Data below

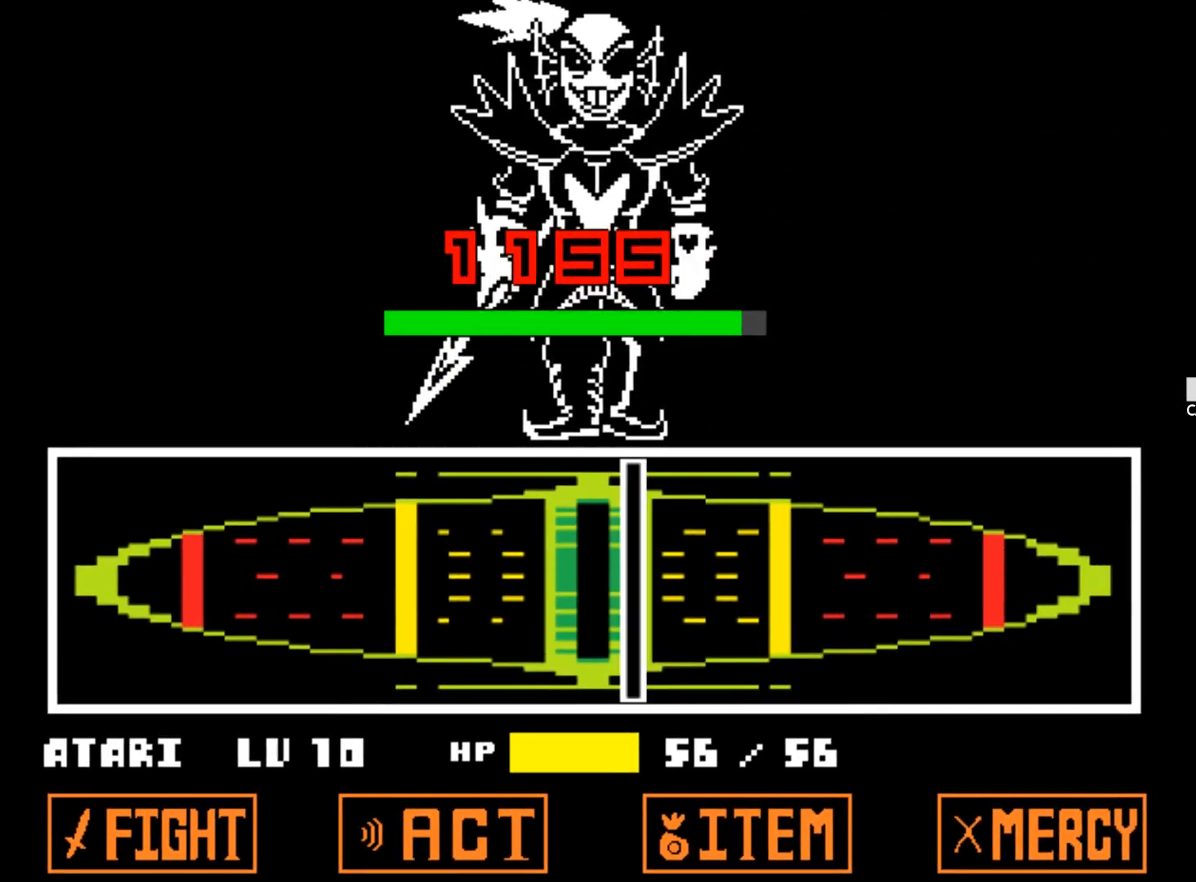
{"keys": [], "events": []}
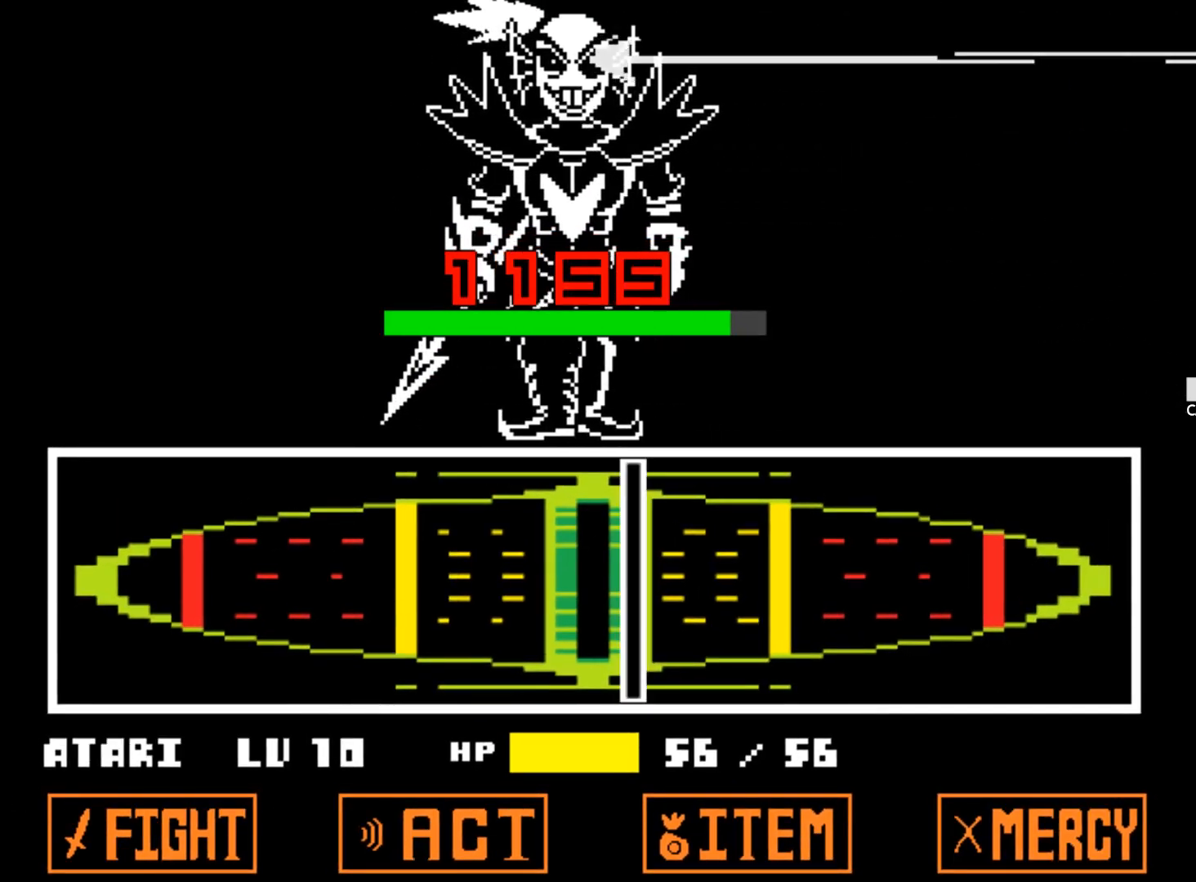
{"keys": [], "events": []}
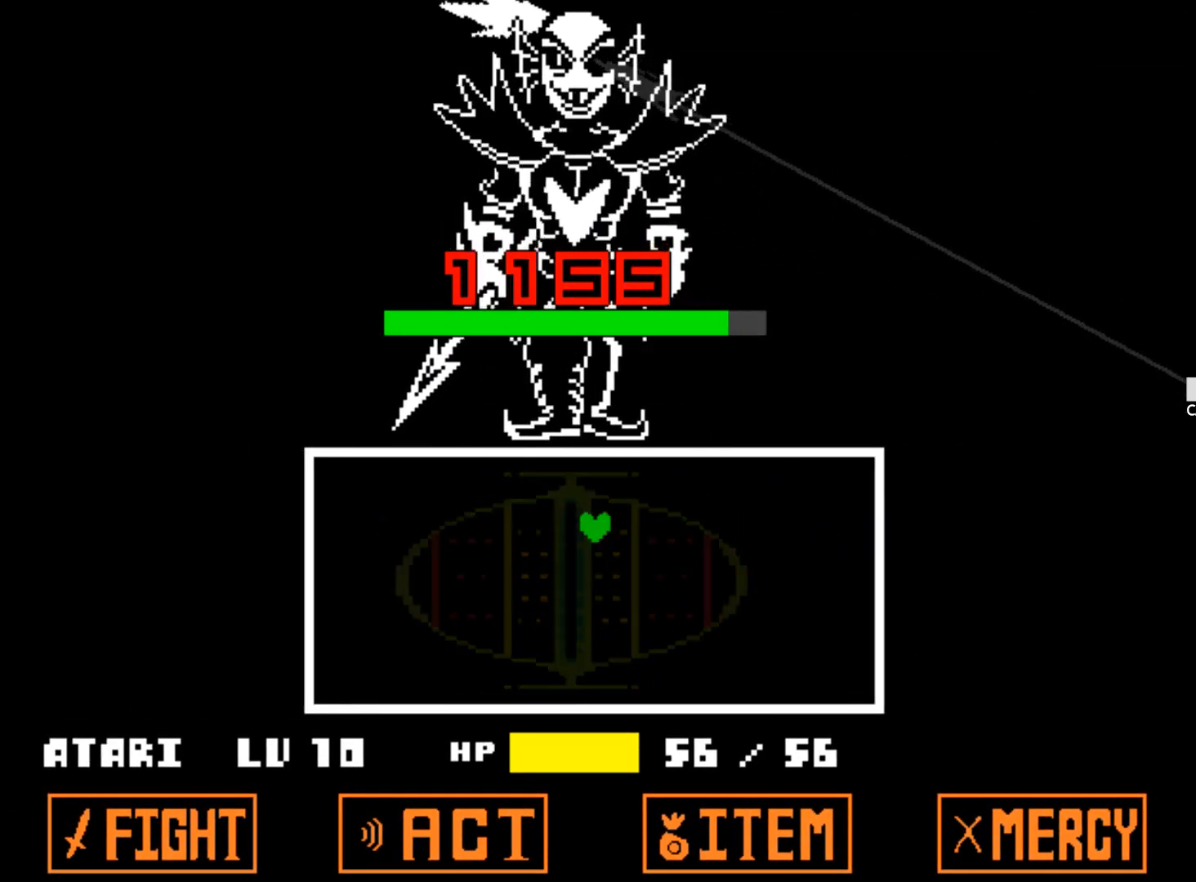
{"keys": [], "events": []}
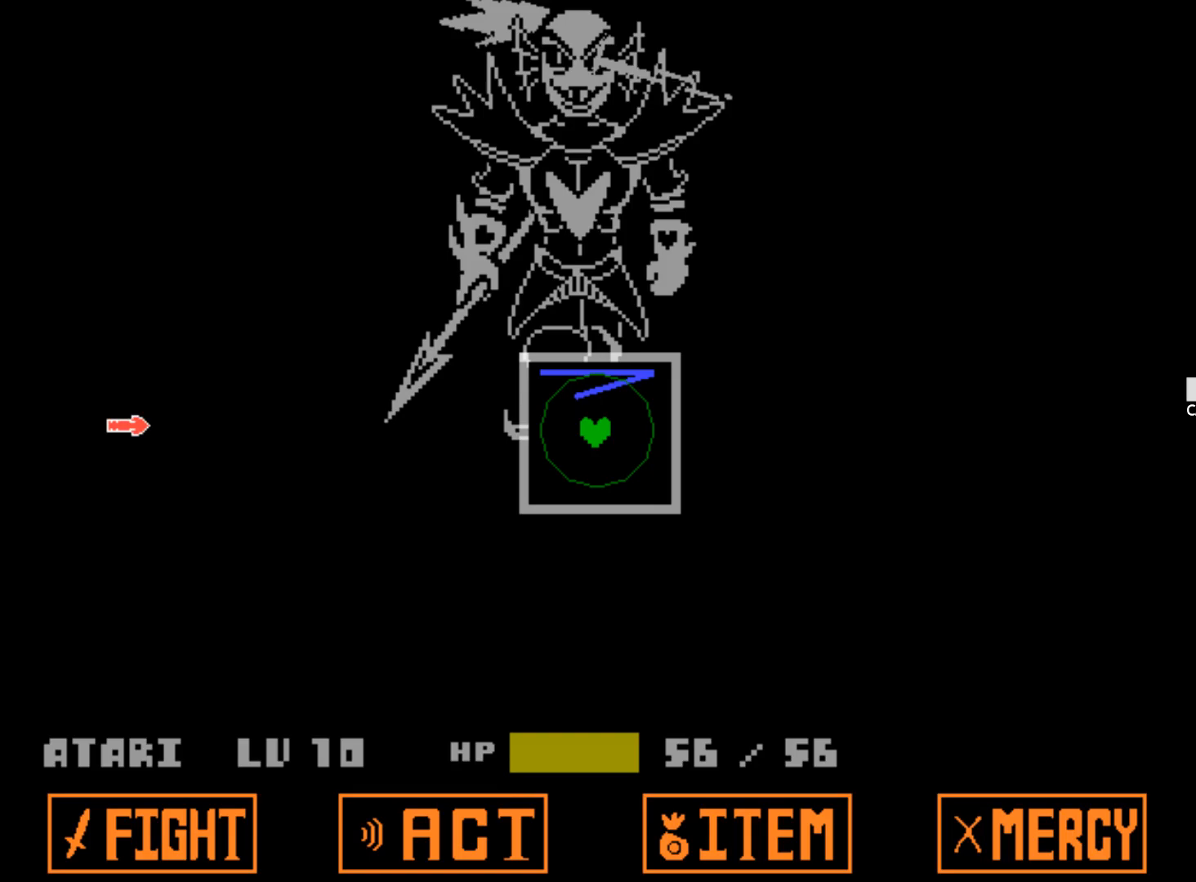
{"keys": ["left"], "events": [[333, "left", "down"]]}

What is being asked
Repeat the listing verbatim, pictures excluded.

Your solution
{"keys": [], "events": []}
{"keys": [], "events": []}
{"keys": [], "events": []}
{"keys": ["left"], "events": [[333, "left", "down"]]}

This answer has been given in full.